Given the data showing e-commerce traffic from AI sources has soared, brands now face “AI optimization.” What does this partnership mean for a CPG brand’s visibility, and how must they adapt their strategy to be recommended by an AI agent instead of just ranking high in search?
This shift represents a fundamental change in how brands need to think about discovery. For years, the goal was Search Engine Optimization (SEO). Now, the frontier is “AI Optimization,” or AIO. It’s no longer enough to rank for keywords. When an AI agent is building a cart, it’s making choices on a user’s behalf based on trust and preference. For a CPG brand, this means visibility is now earned through personalization and historical data. The AI will prioritize the brand of flour a user has bought five times before, not necessarily the one with the best search ranking. Therefore, the new strategy for brands must focus on becoming a customer’s preferred, go-to choice and ensuring their product information is structured in a way that AI models can easily understand and trust. It’s a move from winning a search query to winning a spot in a shopper’s life, as interpreted by their AI assistant.
What is your forecast for agentic commerce over the next five years?

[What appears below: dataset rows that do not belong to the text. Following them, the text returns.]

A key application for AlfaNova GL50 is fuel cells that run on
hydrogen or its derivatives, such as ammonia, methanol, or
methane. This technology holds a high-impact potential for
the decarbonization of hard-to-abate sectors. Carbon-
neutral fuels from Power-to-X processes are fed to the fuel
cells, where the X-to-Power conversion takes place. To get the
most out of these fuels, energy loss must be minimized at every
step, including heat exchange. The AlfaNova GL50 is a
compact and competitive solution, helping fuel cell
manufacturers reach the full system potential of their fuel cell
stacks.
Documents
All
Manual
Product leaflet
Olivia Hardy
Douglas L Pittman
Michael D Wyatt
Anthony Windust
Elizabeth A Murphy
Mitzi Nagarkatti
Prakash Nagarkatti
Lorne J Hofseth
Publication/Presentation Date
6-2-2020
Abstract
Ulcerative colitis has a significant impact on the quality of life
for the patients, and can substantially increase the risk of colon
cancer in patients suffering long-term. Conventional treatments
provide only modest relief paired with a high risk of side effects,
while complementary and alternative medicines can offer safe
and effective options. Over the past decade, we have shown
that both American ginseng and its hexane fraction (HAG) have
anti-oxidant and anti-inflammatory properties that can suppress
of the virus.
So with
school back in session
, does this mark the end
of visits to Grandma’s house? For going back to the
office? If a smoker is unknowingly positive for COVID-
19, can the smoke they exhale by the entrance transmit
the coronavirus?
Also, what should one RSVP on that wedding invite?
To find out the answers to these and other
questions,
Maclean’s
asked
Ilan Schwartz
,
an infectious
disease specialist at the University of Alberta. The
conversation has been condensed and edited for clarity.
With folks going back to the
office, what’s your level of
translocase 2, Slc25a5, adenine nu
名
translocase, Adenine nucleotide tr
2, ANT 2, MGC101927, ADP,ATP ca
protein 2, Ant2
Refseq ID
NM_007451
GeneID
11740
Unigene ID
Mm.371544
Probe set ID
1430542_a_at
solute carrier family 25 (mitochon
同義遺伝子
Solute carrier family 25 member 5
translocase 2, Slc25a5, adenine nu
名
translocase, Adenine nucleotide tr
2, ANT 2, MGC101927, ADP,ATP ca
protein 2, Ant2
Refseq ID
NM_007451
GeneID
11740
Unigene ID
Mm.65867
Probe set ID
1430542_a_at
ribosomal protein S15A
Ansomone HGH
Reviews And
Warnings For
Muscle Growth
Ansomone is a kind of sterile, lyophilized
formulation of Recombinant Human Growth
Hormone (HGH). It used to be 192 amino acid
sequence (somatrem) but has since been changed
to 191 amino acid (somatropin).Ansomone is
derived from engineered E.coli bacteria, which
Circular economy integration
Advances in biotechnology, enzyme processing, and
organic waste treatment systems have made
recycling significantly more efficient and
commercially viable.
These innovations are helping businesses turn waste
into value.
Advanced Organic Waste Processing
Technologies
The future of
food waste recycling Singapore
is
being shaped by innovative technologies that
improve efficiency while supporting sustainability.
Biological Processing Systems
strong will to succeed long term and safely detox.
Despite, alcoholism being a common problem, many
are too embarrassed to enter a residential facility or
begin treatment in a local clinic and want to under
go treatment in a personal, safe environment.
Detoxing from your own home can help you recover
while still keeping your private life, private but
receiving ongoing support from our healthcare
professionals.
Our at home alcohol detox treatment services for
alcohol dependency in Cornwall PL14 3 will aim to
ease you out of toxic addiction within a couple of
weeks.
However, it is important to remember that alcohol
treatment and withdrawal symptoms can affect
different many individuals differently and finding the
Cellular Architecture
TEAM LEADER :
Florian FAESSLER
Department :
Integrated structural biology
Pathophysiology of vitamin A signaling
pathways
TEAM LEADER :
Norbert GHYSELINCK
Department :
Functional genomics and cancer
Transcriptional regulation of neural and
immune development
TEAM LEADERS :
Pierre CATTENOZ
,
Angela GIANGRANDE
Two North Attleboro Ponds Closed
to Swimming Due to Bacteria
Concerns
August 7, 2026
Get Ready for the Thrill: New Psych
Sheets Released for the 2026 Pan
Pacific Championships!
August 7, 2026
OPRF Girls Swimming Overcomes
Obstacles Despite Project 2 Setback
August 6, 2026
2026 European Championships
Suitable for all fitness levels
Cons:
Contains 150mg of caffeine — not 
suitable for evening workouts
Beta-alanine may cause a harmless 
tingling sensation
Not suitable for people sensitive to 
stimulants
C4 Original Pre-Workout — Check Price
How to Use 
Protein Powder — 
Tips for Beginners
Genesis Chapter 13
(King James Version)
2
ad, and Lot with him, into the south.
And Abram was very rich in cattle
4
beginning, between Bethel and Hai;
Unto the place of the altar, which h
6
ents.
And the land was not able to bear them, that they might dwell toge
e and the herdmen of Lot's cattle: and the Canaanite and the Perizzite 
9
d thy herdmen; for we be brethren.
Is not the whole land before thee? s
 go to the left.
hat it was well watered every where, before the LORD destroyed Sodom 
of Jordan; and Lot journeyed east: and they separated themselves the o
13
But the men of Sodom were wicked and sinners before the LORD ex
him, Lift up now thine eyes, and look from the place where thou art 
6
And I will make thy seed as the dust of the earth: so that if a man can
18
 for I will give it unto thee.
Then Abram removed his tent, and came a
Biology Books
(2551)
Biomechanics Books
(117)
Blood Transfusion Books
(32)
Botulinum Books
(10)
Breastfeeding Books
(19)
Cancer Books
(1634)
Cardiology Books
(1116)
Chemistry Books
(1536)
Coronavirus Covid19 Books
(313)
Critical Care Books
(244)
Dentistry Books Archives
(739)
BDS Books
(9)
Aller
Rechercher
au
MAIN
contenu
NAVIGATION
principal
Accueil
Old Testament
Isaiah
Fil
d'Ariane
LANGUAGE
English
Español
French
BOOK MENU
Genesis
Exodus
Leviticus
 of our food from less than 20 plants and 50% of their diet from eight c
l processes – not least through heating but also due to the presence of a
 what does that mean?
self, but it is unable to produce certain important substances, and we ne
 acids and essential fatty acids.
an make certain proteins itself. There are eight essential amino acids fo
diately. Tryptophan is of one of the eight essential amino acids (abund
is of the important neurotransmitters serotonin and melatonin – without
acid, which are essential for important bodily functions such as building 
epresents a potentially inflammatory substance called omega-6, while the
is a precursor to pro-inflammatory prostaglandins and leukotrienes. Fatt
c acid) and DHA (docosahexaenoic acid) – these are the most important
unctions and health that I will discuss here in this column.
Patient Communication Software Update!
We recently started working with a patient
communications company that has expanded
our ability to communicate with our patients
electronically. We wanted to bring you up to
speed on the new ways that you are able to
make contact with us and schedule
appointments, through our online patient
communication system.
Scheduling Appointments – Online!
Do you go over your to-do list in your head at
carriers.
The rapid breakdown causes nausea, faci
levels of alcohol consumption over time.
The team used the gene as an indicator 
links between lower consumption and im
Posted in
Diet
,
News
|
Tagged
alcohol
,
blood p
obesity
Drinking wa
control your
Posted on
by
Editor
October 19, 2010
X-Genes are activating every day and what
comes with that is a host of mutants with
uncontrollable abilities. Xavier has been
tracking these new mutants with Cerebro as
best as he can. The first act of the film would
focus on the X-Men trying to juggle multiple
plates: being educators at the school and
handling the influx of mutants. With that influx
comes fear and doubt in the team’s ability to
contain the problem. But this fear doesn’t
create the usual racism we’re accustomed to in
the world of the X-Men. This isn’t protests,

Based on the trajectory we’re seeing, agentic commerce will transition from a cutting-edge feature to a standard consumer expectation within the next five years. The friction between wanting something and having it will all but disappear. We have projections showing that traffic from large language models to retail sites will increase by over 500% for the 2025 holiday season alone, and that’s just the beginning. I foresee this capability expanding far beyond groceries into more complex and considered purchases, from planning a vacation to furnishing a room. The line between a conversation with an AI and a completed transaction will completely blur. Essentially, every AI assistant will become a fully-functional, hyper-personalized, and trusted storefront in our pockets.